A round baler running in a hay field -- timing the net-wrap cycle at the end of the windrow keeps the last bale as tight and well-wrapped as the first.

How to Delay Net Wrap at the End of a Windrow (Without Wasting a Bale)

Quick answer: To finish a windrow in one bale, either (1) use your baler's max-bale-size / delay-wrap button if it has one, (2) turn the wrap monitor off, finish the windrow, then turn it back on and press wrap manually, or (3) just let it wrap at target and make a small bale you feed first. The hard rule on all of them: never let the bale exceed the baler's chamber capacity — on most balers that's a hard limit, and pushing past it risks a jam or a blown bale.

You're baling along, the chamber is at 90%, and you can see the end of the field coming with about six feet of windrow left. If you let the baler wrap now, you eject a near-full bale and then make a sad little half-bale out of what's left. If you could just delay the wrap for a few more feet, you'd finish the whole row in one full, properly-sized bale.

Every round-baler operator runs into this, and there are three legitimate ways to handle it — one built-in feature, one manual workaround, and one "do nothing." This post lays out each, by baler brand, and the one mistake that turns a clever shortcut into a busted bale or a chamber jam.

SET TASK 1:
Answer from the baler article:
(a) What should a bale never be allowed to exceed?
(b) In the example, how full is the chamber as the end of the field approaches?
(c) How many legitimate ways to handle the situation does the post name?
The listing that comes next is unrelated to the baler article.

EXTRACTED DATA:
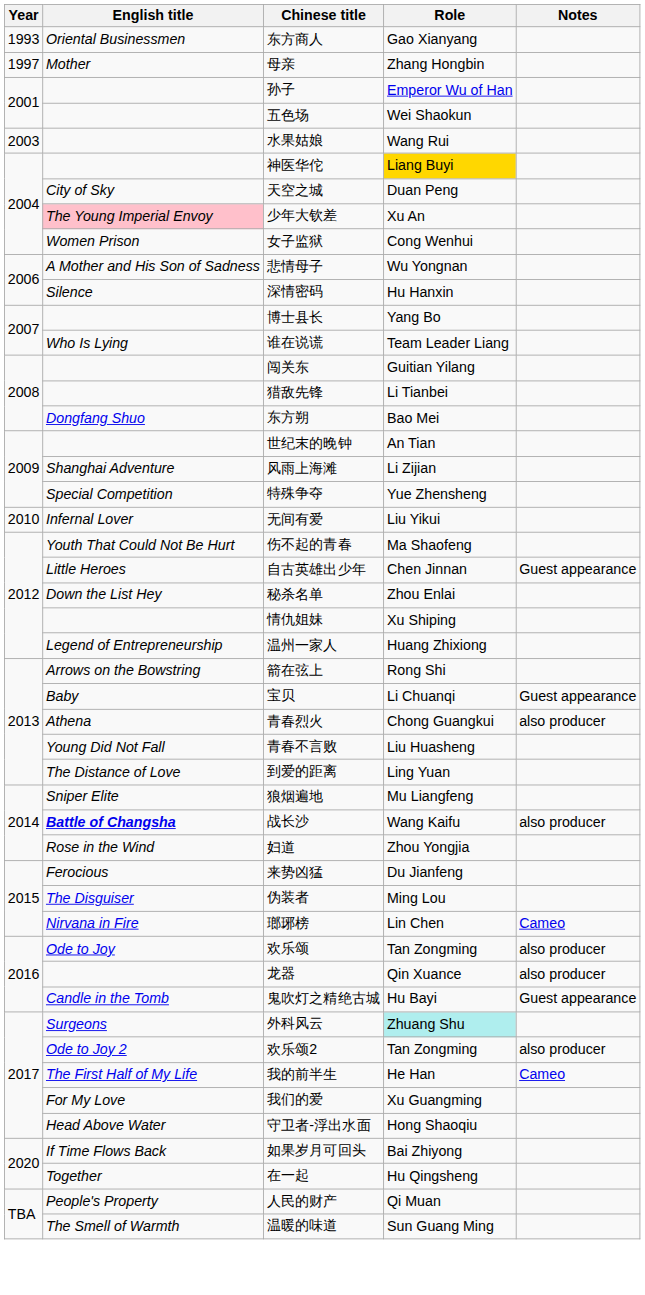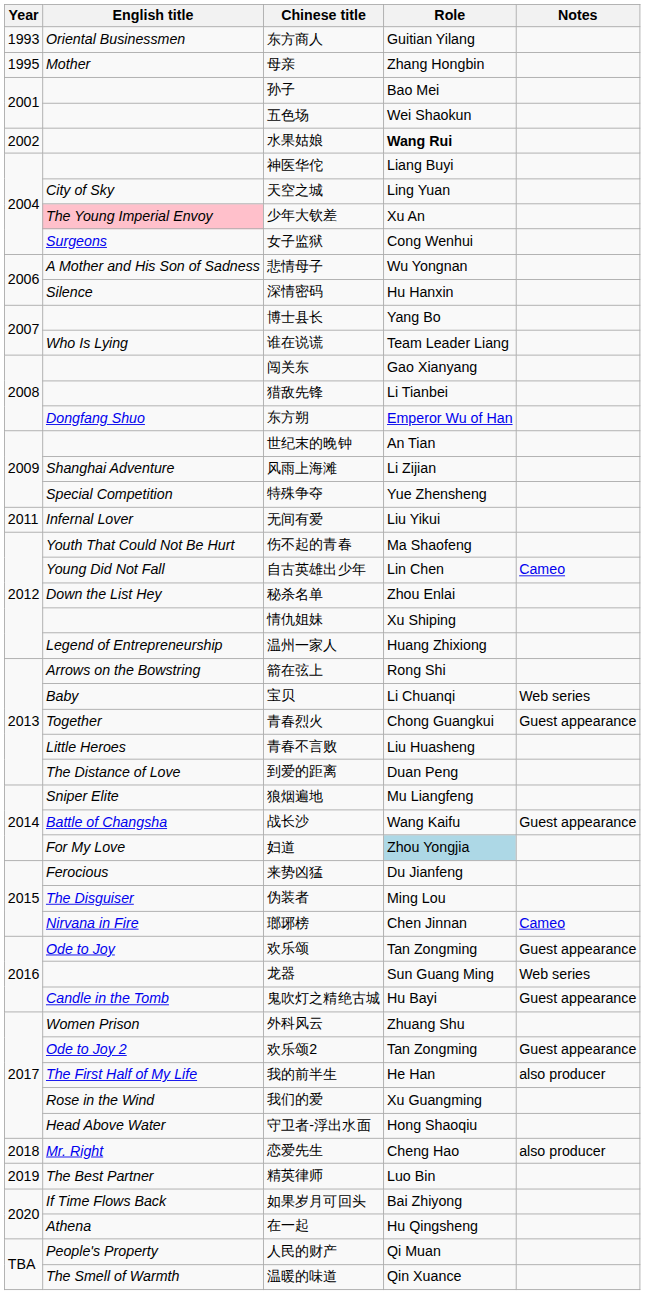东方商人 | Role: Gao Xianyang -> Guitian Yilang
母亲 | Year: 1997 -> 1995
孙子 | Role: Emperor Wu of Han -> Bao Mei
水果姑娘 | Year: 2003 -> 2002
水果姑娘 | Role: normal -> bold
神医华佗 | Role: gold background -> no background
天空之城 | Role: Duan Peng -> Ling Yuan
女子监狱 | English title: Women Prison -> Surgeons
闯关东 | Role: Guitian Yilang -> Gao Xianyang
东方朔 | Role: Bao Mei -> Emperor Wu of Han
无间有爱 | Year: 2010 -> 2011
自古英雄出少年 | English title: Little Heroes -> Young Did Not Fall
自古英雄出少年 | Role: Chen Jinnan -> Lin Chen
自古英雄出少年 | Notes: Guest appearance -> Cameo
宝贝 | Notes: Guest appearance -> Web series
青春烈火 | English title: Athena -> Together
青春烈火 | Notes: also producer -> Guest appearance
青春不言败 | English title: Young Did Not Fall -> Little Heroes
到爱的距离 | Role: Ling Yuan -> Duan Peng
战长沙 | English title: bold -> normal
战长沙 | Notes: also producer -> Guest appearance
妇道 | English title: Rose in the Wind -> For My Love
妇道 | Role: no background -> lightblue background
瑯琊榜 | Role: Lin Chen -> Chen Jinnan
欢乐颂 | Notes: also producer -> Guest appearance
龙器 | Role: Qin Xuance -> Sun Guang Ming
龙器 | Notes: also producer -> Web series
外科风云 | English title: Surgeons -> Women Prison
外科风云 | Role: paleturquoise background -> no background
欢乐颂2 | Notes: also producer -> Guest appearance
我的前半生 | Notes: Cameo -> also producer
我们的爱 | English title: For My Love -> Rose in the Wind
+ row: 2018 | Mr. Right | 恋爱先生 | Cheng Hao | also producer
+ row: 2019 | The Best Partner | 精英律师 | Luo Bin
在一起 | English title: Together -> Athena
温暖的味道 | Role: Sun Guang Ming -> Qin Xuance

SET TASK 2: Return the whole listing of title, year, role and notes changes above exactly, line for line, and leave the pictures out.

RIGHT ANSWER 1:
(a) The baler's chamber capacity.
(b) 90%.
(c) Three.

RIGHT ANSWER 2:
东方商人 | Role: Gao Xianyang -> Guitian Yilang
母亲 | Year: 1997 -> 1995
孙子 | Role: Emperor Wu of Han -> Bao Mei
水果姑娘 | Year: 2003 -> 2002
水果姑娘 | Role: normal -> bold
神医华佗 | Role: gold background -> no background
天空之城 | Role: Duan Peng -> Ling Yuan
女子监狱 | English title: Women Prison -> Surgeons
闯关东 | Role: Guitian Yilang -> Gao Xianyang
东方朔 | Role: Bao Mei -> Emperor Wu of Han
无间有爱 | Year: 2010 -> 2011
自古英雄出少年 | English title: Little Heroes -> Young Did Not Fall
自古英雄出少年 | Role: Chen Jinnan -> Lin Chen
自古英雄出少年 | Notes: Guest appearance -> Cameo
宝贝 | Notes: Guest appearance -> Web series
青春烈火 | English title: Athena -> Together
青春烈火 | Notes: also producer -> Guest appearance
青春不言败 | English title: Young Did Not Fall -> Little Heroes
到爱的距离 | Role: Ling Yuan -> Duan Peng
战长沙 | English title: bold -> normal
战长沙 | Notes: also producer -> Guest appearance
妇道 | English title: Rose in the Wind -> For My Love
妇道 | Role: no background -> lightblue background
瑯琊榜 | Role: Lin Chen -> Chen Jinnan
欢乐颂 | Notes: also producer -> Guest appearance
龙器 | Role: Qin Xuance -> Sun Guang Ming
龙器 | Notes: also producer -> Web series
外科风云 | English title: Surgeons -> Women Prison
外科风云 | Role: paleturquoise background -> no background
欢乐颂2 | Notes: also producer -> Guest appearance
我的前半生 | Notes: Cameo -> also producer
我们的爱 | English title: For My Love -> Rose in the Wind
+ row: 2018 | Mr. Right | 恋爱先生 | Cheng Hao | also producer
+ row: 2019 | The Best Partner | 精英律师 | Luo Bin
在一起 | English title: Together -> Athena
温暖的味道 | Role: Sun Guang Ming -> Qin Xuance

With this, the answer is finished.